I summarise the two main ideas of the paper Similarity Forests by Sathe and Aggarwal: trees via similarities and trees with NaN values.

Notation

This is a supervised learning setting so the dataset consists of a set of tuples (X_i, y_i) where:

  • i ranges from 1 to N, so N is the number of datapoints
  • Each X_i is a D-dimensional vector, so D is the number of features. The dth entry of X_i will be denoted X_id
  • Each y_i is a scalar and is the target or prediction variable

Trees via similarities

In a standard decision tree, the decision or rule at each node takes the following form:

  • Let d be one of the possible feature columns
  • Let a be a constant
  • Then X_i is in the left or right child node depending on whether X_id is smaller than or bigger than a

At each step, the d and a are chosen to (greedily) minimise some loss function, e.g. Gini impurity.

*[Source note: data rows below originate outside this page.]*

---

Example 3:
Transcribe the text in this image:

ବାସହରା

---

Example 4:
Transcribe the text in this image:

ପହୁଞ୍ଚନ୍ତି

For this process to be possible, we need to have access to the individual entries X_id. What Sathe and Aggarwal show is that you can construct a decision tree without access to these individual entries X_id as long as you have access to some form of similarity between your datapoints. This is analagous to the kernel trick for SVMs: you only need to know how to calculate the dot products between data points; you do not need to calculate the vector representation of each of the data points.

So suppose we have access to the similarities between all data points S, where S_ij is equal to the similarity between ith and jth datapoints. Then the decision rule at each node takes the following form:

  • Let j and k be distinct values from 1 to N, corresponding to two of the datapoints
  • Let a be a constant
  • Then X_i is in the left or right child node depending on whether S_ij - S_ik is smaller than or bigger than a

The intuition for this is that you are projecting all your datapoints onto the line joining X_j and X_k, and then picking a point on the line to split the datapoints in two. For a derivation of why S_ij - S_ik corresponds to this projection, and a diagram that helps visualise this projection, you can read the original paper.

And that’s it! There are various details I have skipped over (e.g. how to choose j and k at each node), but using S_ij - S_ik instead of X_id is the central idea.

Trees with NaN values

What happens if X_id is a NaN value? The standard algorithm will not work. In the paper, they describe a possible way of dealing with this. I do not know if this paper is the first to come up with this idea, but it is where I found out about it so I am giving them the credit.

Before describing their solution, spend a couple of minutes thinking about how you might adjust the decision tree algorithm to deal with NaN values (without imputation).

No really, I recommend you give it some thought. You will learn more by actively engaging and thinking for yourself, rather than passively reading.

The idea in their paper is quite neat. In the standard decision tree, each node has two children nodes. To deal with with NaN values, just introduce a third child containing the NaN entries! From here, there are various ways of dealing with these NaN-nodes. In the paper, Sathe and Aggarwal make all these nodes be leaf nodes and the prediction at these NaN-nodes is equal to the modal class of its parent. Another option is to just treat these NaN-nodes like any other node, and continue to split on them. I imagine the strategy one chooses will depend on the particular situation one is in, and whether there are any patterns in the NaN values.

Conclusion

To summarise, the paper contains two main new ideas:

  • To create decision trees from similarities, use S_ij - S_ik instead of X_id to decide how to split at each node.
  • To deal with NaN values, create a third NaN-node.